The incidence of APE in influenza A and SARS is also high, while the incidence of DIC in SARS is only 2.5% (Table 4) [38]. Currently, there are relatively few reports on the differences in coagulopathy between COVID-19 and other types of viral pneumonia [51], and further research is needed.

Which is the COVID-19 associated embolism, APE or pulmonary artery thrombosis (PAT)?

Studies have shown that the incidence of DVT is significantly lower than that of APE in patients with COVID-19 (Table 4). Consequently, some researchers believe that PAT may be the accurate term for COVID-19 associated embolism [52], [53]54], as thrombi might form de novo in the pulmonary vascular system, rather than originating at a distant site. In addition, the high incidence of alveolar capillary microthrombus in COVID-19 patients [9] might indicate a more significant localized activation of the coagulation system and risk of thrombosis in the lung, rather than a systemic involvement.

Is pulmonary thrombosis associated with right ventricular dysfunction or PH?

Transthoracic echocardiography is a technique commonly used to evaluate right ventricular function in COVID-19 patients [55]. Dweck et al. [56] observed a 33% incidence of right heart dysfunction, a 15% incidence of right ventricular dilatation, and an 8% incidence of PH. Right heart dysfunction and PH in COVID-19 patients are caused by a variety of factors, such as ARDS, increased pulmonary vascular resistance due to hypoxia, and pulmonary thrombosis [11]. Van Dongen and colleagues reported a case of a patient with COVID-19 who developed PH diagnosed by echocardiography, without pulmonary embolism, likely as a result of residual marked pulmonary parenchymal abnormalities in combination with microvascular damage of the pulmonary arteries [57].

Is the absence of a D-dimer component for determining the SIC score reasonable?

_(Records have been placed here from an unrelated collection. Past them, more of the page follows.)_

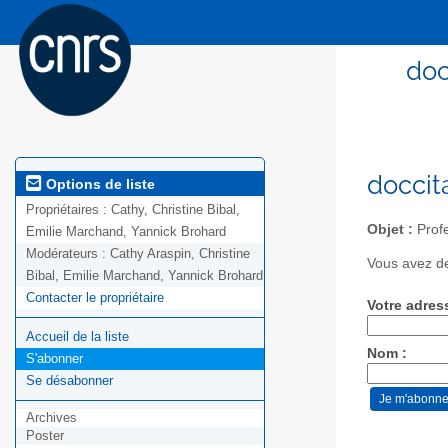
doc
doccit
Options de liste
Propriétaires :
Cathy, Christine Bibal,
Objet :
Profe
Emilie Marchand, Yannick Brohard
Modérateurs :
Cathy Araspin, Christine
Vous avez de
Bibal, Emilie Marchand, Yannick Brohard
Contacter le propriétaire
Votre adres
Accueil de la liste
Nom :
S'abonner
Se désabonner
Archives
Poster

The clinical significance of the fibrinolysis system in sepsis-related coagulation diseases merits re-examination. Studies have reported that the fibrinolytic shutdown that occurs in sepsis is characterized by increased plasminogen activator inhibitor 1 activity that leads to a low D-dimer level [58,59]. These results are in contrast to the coagulation changes observed in patients with COVID-19.

Conclusions

In conclusion, PIC is the characteristic coagulopathy in COVID-19 patients. Unlike SIC and DIC, which are manifestations of systemic coagulopathy, PIC is a manifestation of a local coagulation disorder in the lung. The progression from PIC to SIC or DIC in COVID-19 may indicate that a patient's coagulation dysfunction has progressed from local to systemic. In this context, exploring the associated coagulation disease will aid in the understanding of the pathophysiological mechanisms of severe COVID-19.

Conflicts of Interest

The authors declare that they have no known competing financial interests or personal relationships that could have influenced the work reported in this paper.

Funding

This work was supported by the Scientific Project of The Educational Department of Liaoning Province (Grant no. ZF2019010) and China Medical University's COVID-19 prevention- and control-related research projects. The sponsors did not play any role in the study design; collection, analysis, or interpretation of data; writing of the report; or deciding to submit the article for publication.